Fragmento =
....

Embriaguez de populismo

Santiago Abascal, durante un mitin de Vox.

“La realidad es que en cada elección el voto populista aumenta inexorablemente (...) El populismo no es una subida de fiebre irracional, sino la expresión política de un proceso económico, social y cultural de fondo”

(Christophe Guilluy, ‘No society. La fin de la classe moyenne occidental’, Flammarion, París, 2018, p. 41 y 176) 

En las recientes elecciones andaluzas, el 27 por ciento votó a formaciones marcadamente populistas (Adelante Andalucía y Podemos). Pero no fueron las únicas expresiones del fenómeno: los demás partidos políticos hicieron también una campaña de claros tintes populistas (andaluces, en el caso del PSOE; españoles, frente al independentismo catalán, por lo que afecta al PP y C’s). Todo apunta a que el voto populista en su conjunto crecerá en las próximas elecciones. Pero ahí no termina el populismo. Partidos nacionalistas o ultranacionalistas lo practican también sin ambages.

....

Datos de origen =
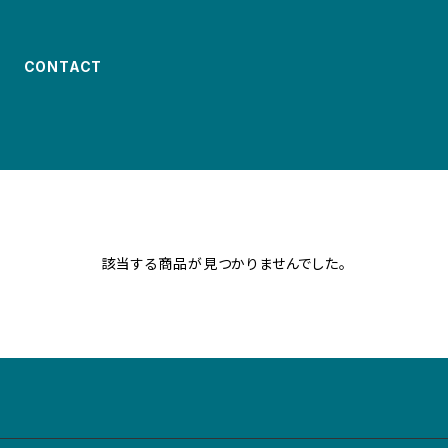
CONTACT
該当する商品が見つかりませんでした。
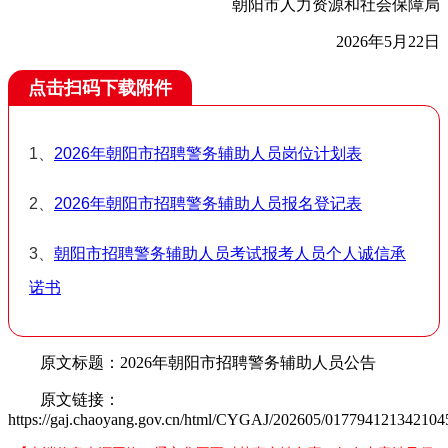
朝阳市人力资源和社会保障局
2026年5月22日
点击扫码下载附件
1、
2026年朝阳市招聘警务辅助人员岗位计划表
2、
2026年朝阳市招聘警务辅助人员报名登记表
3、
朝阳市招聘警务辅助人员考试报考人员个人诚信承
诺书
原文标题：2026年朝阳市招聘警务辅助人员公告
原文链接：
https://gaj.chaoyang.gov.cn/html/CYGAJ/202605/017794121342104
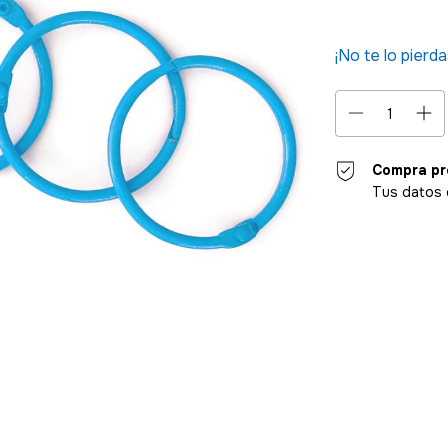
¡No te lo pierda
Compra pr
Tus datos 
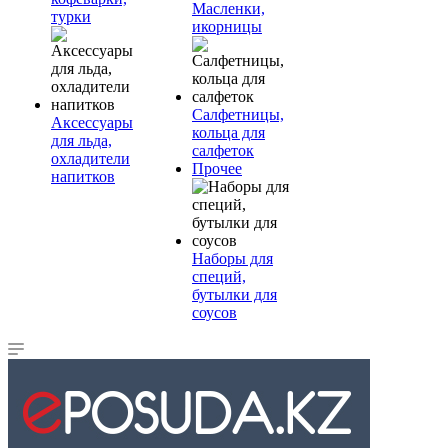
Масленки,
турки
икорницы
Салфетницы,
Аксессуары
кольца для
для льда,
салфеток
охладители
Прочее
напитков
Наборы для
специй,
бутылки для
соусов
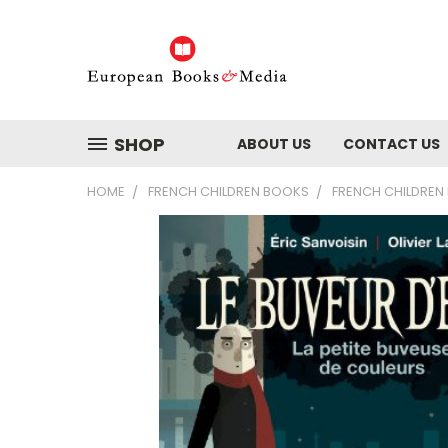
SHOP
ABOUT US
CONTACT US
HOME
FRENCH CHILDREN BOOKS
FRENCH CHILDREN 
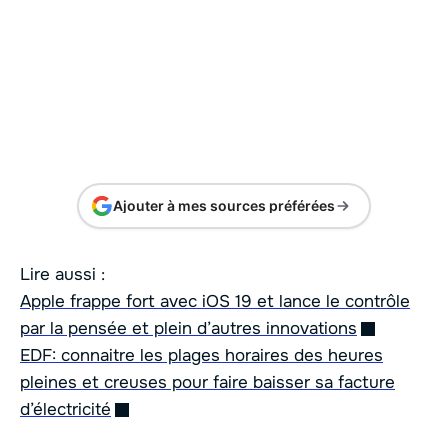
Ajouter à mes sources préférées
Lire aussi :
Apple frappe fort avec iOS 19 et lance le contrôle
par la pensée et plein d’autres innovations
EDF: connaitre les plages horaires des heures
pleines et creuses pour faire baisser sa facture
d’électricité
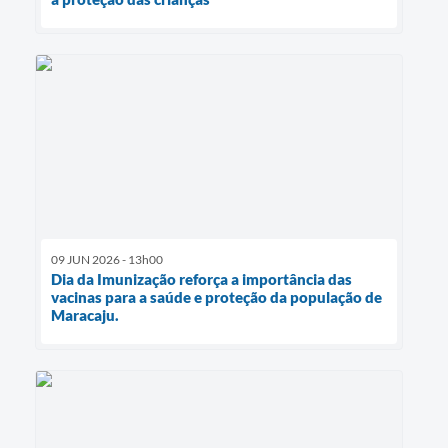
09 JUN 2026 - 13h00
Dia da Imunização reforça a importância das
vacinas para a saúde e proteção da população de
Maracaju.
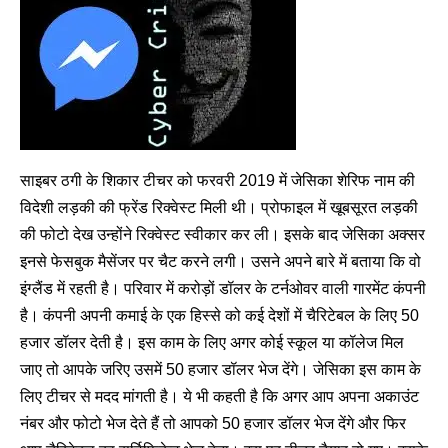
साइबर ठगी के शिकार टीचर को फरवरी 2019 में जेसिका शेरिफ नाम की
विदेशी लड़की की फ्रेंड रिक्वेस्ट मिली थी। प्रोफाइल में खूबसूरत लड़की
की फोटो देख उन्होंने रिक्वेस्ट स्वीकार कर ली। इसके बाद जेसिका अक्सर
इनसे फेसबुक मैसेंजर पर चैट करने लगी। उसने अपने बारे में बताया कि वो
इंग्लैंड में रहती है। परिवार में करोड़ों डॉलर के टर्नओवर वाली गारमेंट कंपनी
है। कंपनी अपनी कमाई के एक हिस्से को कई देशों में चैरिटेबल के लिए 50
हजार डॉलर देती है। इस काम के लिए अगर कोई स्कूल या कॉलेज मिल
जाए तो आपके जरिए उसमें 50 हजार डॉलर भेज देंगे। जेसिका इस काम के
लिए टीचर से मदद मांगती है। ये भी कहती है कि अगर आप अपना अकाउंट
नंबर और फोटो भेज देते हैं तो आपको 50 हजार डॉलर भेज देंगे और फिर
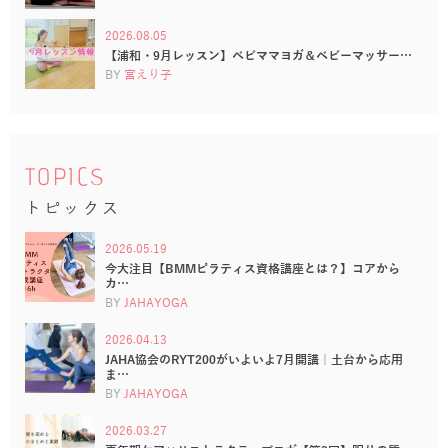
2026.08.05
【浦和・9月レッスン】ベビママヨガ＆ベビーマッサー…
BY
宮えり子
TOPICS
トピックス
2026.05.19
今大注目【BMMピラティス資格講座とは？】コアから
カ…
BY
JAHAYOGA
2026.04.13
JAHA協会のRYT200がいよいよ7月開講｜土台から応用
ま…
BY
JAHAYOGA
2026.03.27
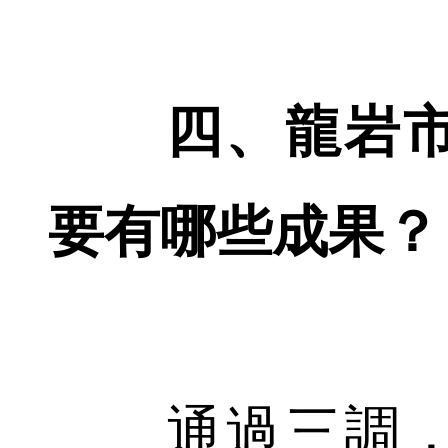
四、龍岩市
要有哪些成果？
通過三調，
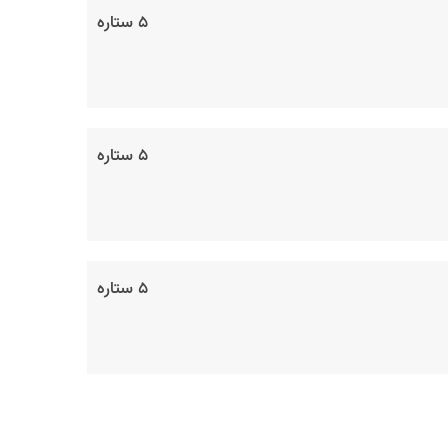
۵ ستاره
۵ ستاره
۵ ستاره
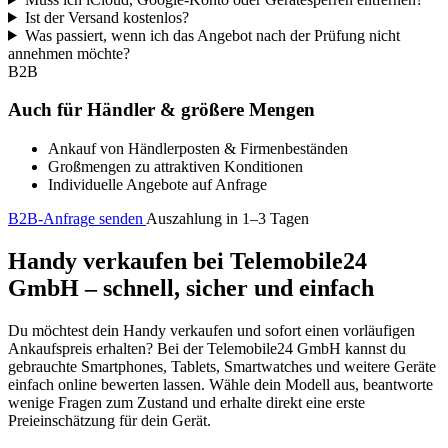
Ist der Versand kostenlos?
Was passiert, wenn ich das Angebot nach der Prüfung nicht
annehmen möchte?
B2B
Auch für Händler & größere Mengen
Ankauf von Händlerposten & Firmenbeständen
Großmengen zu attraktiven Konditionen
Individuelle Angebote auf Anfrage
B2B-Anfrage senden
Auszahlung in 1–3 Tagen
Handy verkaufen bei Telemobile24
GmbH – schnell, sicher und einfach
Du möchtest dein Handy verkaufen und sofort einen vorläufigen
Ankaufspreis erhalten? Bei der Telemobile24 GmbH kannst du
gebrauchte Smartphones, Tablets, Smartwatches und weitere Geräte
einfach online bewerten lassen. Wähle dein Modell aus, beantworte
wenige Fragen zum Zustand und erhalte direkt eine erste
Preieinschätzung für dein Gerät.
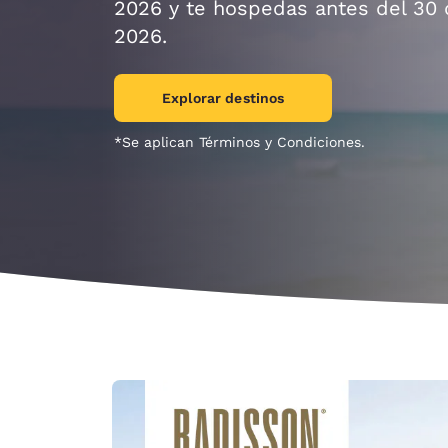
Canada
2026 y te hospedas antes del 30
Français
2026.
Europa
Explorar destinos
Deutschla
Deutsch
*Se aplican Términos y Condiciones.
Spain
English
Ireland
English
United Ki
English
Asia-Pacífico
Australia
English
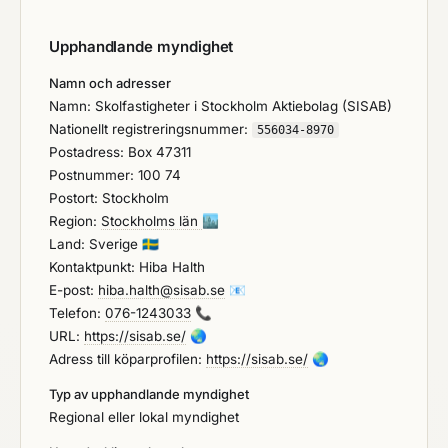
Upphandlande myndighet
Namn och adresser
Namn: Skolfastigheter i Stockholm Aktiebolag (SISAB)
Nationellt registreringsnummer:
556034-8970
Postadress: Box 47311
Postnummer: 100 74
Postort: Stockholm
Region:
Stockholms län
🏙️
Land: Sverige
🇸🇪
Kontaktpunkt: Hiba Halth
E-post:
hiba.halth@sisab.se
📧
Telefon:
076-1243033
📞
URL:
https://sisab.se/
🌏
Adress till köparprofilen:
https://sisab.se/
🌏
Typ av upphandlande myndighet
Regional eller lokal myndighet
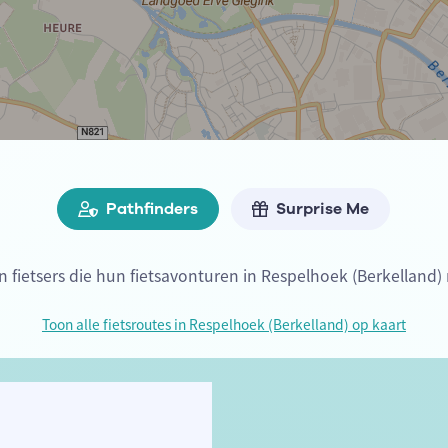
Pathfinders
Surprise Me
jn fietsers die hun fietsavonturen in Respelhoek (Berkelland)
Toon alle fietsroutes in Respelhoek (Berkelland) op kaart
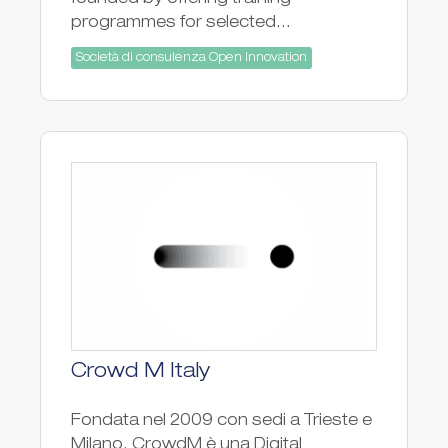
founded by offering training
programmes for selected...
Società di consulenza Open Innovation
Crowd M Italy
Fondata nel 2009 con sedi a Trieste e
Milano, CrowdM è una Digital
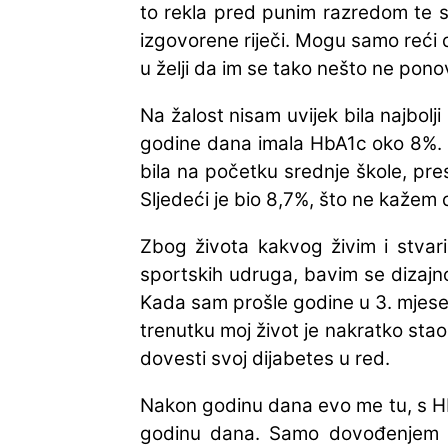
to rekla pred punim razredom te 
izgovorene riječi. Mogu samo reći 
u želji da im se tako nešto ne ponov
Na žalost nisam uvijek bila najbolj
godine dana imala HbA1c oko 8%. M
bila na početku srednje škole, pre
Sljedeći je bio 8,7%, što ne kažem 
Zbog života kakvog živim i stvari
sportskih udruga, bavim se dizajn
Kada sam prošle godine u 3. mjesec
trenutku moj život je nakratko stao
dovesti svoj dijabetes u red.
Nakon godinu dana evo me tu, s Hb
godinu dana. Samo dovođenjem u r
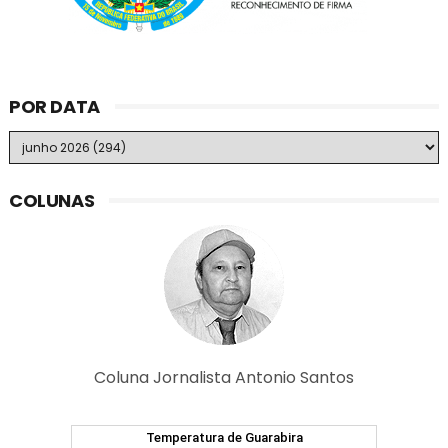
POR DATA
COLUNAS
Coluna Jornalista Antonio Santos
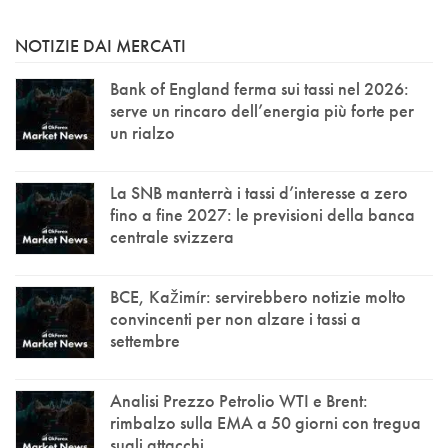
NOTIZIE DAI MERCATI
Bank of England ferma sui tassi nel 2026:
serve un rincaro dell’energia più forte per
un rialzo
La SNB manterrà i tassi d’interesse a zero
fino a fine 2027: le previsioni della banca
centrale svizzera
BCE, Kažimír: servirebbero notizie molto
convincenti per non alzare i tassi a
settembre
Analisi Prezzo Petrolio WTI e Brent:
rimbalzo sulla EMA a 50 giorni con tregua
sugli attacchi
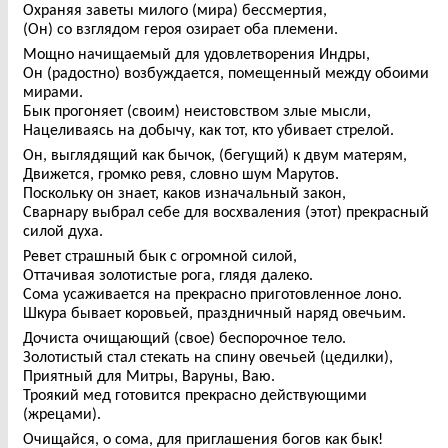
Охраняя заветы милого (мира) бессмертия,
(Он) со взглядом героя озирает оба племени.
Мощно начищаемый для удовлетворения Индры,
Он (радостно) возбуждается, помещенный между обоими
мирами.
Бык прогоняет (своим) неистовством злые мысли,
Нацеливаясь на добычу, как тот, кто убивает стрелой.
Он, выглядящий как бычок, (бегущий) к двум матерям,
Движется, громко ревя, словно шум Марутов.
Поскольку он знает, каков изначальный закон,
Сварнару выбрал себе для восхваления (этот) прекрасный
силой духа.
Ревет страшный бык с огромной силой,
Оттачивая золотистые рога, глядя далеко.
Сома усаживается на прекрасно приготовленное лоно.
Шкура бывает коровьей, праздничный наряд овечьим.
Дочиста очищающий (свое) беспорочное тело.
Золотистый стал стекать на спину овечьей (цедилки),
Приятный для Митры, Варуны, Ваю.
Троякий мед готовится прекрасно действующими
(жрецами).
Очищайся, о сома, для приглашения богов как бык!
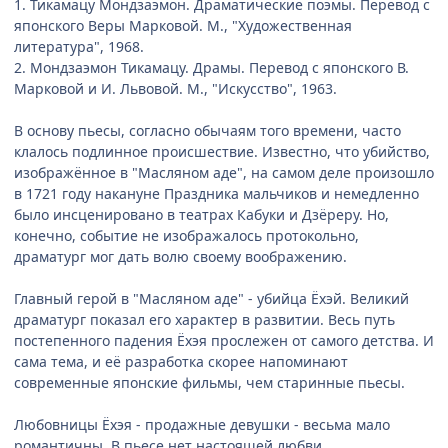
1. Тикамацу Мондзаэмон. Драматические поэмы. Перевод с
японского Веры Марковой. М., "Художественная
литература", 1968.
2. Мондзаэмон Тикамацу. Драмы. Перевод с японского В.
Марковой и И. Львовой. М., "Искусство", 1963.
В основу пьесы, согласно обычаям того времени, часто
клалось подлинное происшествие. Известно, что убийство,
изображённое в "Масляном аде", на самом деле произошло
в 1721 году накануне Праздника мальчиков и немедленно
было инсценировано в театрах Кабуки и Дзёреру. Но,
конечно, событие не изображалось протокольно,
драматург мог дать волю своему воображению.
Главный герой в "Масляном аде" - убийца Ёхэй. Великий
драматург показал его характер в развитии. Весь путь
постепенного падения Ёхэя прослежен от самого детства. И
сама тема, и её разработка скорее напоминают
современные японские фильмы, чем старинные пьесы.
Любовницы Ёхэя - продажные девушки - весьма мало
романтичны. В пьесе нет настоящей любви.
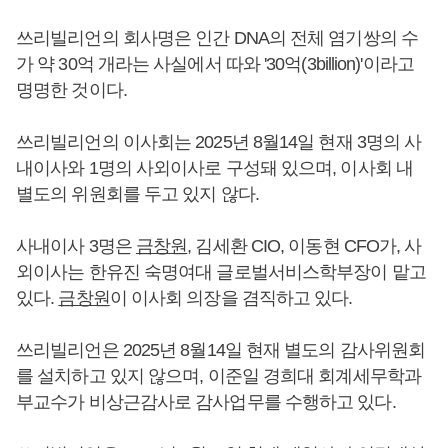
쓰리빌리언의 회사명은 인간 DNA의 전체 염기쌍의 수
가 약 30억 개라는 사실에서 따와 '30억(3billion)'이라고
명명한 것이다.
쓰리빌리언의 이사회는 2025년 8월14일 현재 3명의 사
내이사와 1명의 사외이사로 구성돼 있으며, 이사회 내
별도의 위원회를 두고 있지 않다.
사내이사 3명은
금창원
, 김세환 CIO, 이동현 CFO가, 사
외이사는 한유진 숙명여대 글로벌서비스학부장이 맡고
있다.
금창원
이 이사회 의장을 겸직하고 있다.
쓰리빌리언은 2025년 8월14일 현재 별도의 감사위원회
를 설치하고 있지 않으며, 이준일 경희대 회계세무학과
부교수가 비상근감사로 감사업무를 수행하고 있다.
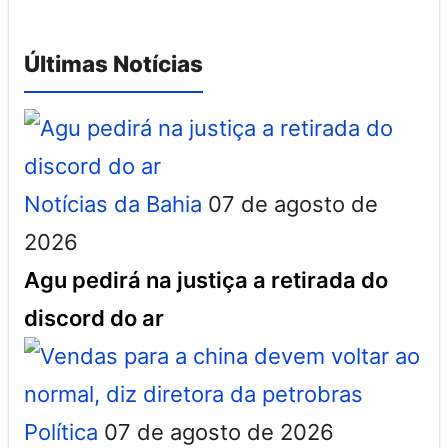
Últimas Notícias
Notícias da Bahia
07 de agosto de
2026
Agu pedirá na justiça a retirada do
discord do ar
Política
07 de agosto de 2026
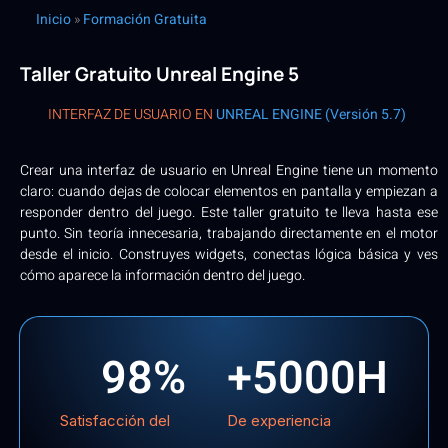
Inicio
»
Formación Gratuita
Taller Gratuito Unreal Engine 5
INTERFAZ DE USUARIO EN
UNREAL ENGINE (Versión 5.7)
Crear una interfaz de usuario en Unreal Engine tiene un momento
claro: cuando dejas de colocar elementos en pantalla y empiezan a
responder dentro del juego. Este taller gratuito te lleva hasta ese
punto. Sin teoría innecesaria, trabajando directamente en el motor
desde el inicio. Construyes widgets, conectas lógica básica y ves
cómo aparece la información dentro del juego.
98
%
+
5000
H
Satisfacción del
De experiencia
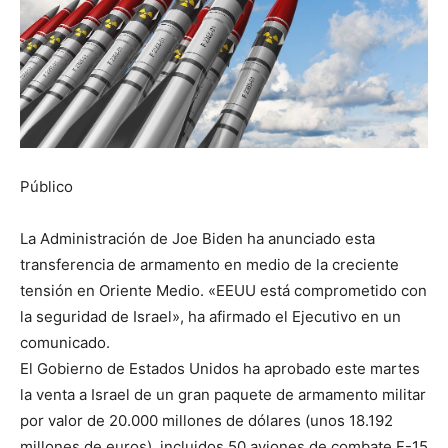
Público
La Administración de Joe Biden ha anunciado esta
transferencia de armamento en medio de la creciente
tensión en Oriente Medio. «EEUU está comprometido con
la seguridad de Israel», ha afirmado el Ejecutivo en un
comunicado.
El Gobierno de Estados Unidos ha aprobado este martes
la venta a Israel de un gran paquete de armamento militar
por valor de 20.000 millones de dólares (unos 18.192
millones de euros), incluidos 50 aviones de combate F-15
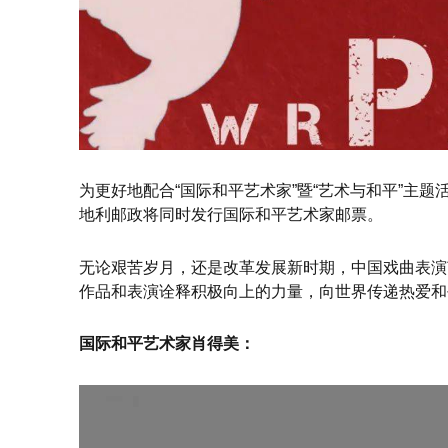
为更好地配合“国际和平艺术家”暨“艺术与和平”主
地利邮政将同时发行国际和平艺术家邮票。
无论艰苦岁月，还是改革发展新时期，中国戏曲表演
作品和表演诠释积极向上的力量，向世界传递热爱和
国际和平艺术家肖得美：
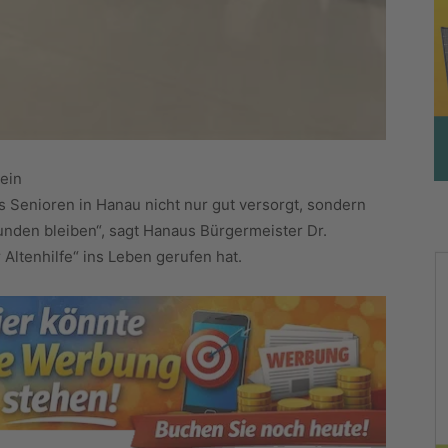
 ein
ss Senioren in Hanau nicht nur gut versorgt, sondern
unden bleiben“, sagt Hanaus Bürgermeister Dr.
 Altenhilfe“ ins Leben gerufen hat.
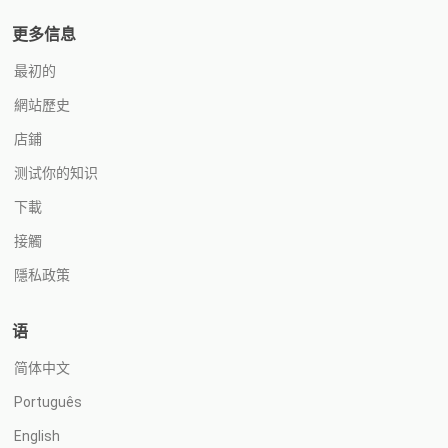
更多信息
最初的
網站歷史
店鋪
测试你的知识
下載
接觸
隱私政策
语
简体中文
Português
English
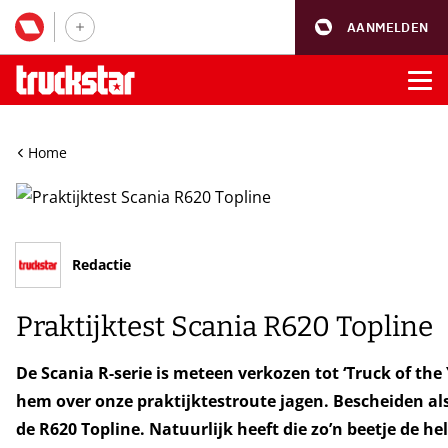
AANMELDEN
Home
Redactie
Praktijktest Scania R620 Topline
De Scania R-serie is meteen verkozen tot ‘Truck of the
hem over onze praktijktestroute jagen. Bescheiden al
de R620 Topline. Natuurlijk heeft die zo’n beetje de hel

....

Instrucción A = Según el fragmento sobre el populismo, ¿qué porcentaje de votantes eligió formaciones marcadamente populistas en las recientes elecciones andaluzas?
Instrucción B = Continúa el fragmento sobre el populismo a partir de su última oración.

Respuesta A = El 27 por ciento.

Respuesta B =
El largo proceso electoral ya iniciado sigue, aparentemente, centrado en la lucha de bloques o de frentes (derecha/izquierda, con sus respectivos extremos). Sin embargo, los movimientos tectónicos de fondo van por otros derroteros. En efecto, la eclosión en 2014-2015 de la fuerza política Podemos (y de sus confluencias) fue fruto, sin duda, de factores endógenos, pero también de los duros efectos que la crisis financiera internacional produjo sobre una economía tan vulnerable como la española. A partir de 2008, aunque ya hay precedentes claros de deslocalización y de desertización del tejido industrial muy anteriores, comienza a tomar cuerpo de forma creciente  la destrucción (al parecer, ya imparable) de la clase media.

En nuestro caso, el populismo de izquierda/extrema izquierda parece que está menguando, y surge con fuerza el populismo del polo contrario. ¿Qué ha pasado para que esto suceda? Las explicaciones ideológicas no parecen muy convincentes (¿por qué emergen “de la nada” expresiones tan radicalizadas como Vox?), tampoco lo aclara todo (aunque sí parte) la larga tensión independentista catalana y el odio-supremacía que destila (por mucho que ahora se maquille, por razones obvias del guión) hacia todo lo que huela a español. Hay mar de fondo.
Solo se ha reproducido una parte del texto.